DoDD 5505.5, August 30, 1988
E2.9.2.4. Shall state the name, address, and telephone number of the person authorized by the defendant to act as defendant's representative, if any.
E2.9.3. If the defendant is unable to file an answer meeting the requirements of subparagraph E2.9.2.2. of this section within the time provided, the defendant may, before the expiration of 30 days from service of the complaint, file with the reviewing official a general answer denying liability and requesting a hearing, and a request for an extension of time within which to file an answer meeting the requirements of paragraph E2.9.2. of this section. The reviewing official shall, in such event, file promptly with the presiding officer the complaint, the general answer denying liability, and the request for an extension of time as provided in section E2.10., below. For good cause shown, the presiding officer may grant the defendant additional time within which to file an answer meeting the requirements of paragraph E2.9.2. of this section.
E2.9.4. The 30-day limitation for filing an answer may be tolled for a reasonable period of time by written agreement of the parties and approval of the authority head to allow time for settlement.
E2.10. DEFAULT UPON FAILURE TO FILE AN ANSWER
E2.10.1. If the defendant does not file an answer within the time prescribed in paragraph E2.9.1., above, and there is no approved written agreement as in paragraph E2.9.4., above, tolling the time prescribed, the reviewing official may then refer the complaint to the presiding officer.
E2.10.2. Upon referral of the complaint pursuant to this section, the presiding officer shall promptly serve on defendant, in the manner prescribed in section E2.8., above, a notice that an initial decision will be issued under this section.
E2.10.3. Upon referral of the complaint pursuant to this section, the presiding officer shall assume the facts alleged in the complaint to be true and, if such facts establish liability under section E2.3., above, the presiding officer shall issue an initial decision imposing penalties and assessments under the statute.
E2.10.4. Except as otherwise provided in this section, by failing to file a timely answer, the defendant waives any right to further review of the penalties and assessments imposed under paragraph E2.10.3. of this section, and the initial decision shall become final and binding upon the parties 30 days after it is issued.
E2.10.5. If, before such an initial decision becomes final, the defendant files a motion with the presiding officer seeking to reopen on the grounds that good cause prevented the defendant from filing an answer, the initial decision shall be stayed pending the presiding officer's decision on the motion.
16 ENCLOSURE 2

········

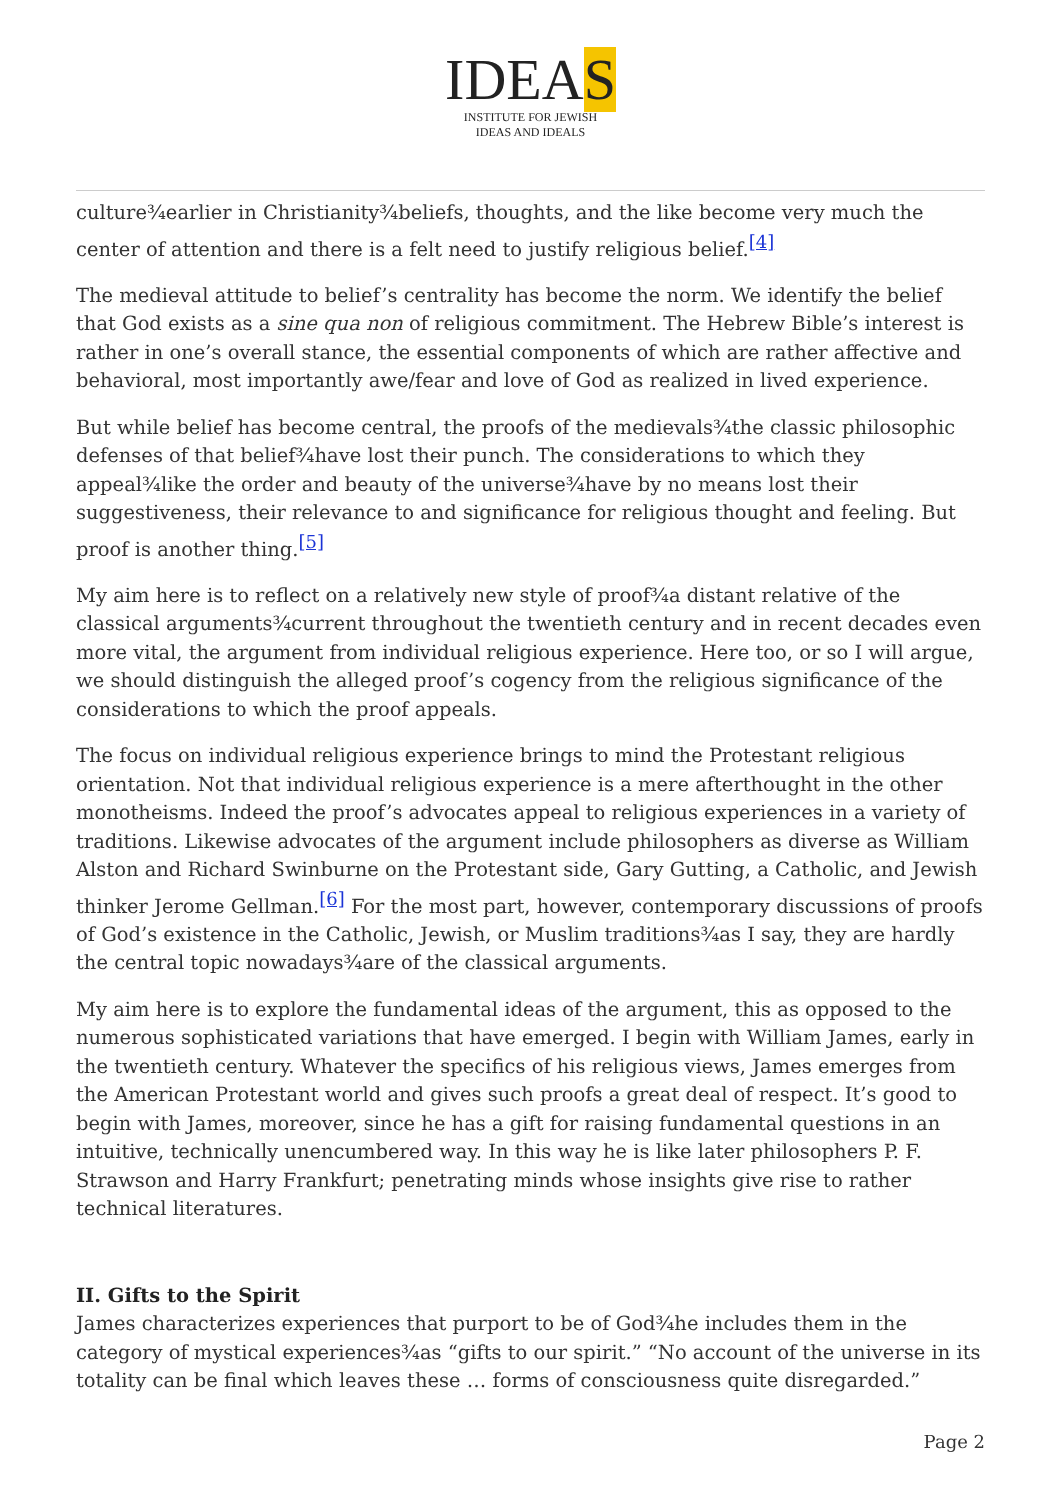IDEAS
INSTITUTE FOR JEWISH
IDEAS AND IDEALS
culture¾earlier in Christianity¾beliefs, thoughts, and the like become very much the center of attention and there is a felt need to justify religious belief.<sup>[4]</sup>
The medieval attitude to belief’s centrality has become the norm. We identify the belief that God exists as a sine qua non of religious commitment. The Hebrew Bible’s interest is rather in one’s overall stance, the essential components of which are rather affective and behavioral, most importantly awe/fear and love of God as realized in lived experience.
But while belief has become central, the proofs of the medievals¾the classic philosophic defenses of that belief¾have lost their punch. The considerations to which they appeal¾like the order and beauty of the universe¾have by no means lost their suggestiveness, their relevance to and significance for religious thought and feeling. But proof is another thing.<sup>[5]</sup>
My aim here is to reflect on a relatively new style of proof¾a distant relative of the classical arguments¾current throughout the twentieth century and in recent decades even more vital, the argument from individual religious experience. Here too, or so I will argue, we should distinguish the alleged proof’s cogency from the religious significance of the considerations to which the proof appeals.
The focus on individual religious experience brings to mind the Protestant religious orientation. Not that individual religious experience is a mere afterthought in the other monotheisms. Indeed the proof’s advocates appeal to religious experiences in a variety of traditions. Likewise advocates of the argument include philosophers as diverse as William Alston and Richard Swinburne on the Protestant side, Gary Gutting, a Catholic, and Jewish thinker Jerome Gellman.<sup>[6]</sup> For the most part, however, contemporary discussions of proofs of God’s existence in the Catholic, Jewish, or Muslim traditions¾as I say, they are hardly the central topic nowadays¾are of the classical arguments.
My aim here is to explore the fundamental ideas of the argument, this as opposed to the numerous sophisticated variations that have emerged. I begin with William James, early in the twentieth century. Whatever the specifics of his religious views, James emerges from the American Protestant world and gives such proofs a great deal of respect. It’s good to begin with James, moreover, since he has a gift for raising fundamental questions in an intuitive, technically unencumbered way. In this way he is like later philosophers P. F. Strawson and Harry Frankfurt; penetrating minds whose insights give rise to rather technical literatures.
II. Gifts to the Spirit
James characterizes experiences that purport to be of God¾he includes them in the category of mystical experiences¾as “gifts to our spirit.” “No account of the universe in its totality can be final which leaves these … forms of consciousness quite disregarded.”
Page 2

········

*WHAT YOU NEED TO DO*: Copy range, inclusive: the line holding "DoDD 5505.5, August 30, 1988" to the line holding "E2.9.2.4. Shall state". Reproduce exactly those lines of the records above and no others.

*WRITTEN ANSWER*:
DoDD 5505.5, August 30, 1988
E2.9.2.4. Shall state the name, address, and telephone number of the person authorized by the defendant to act as defendant's representative, if any.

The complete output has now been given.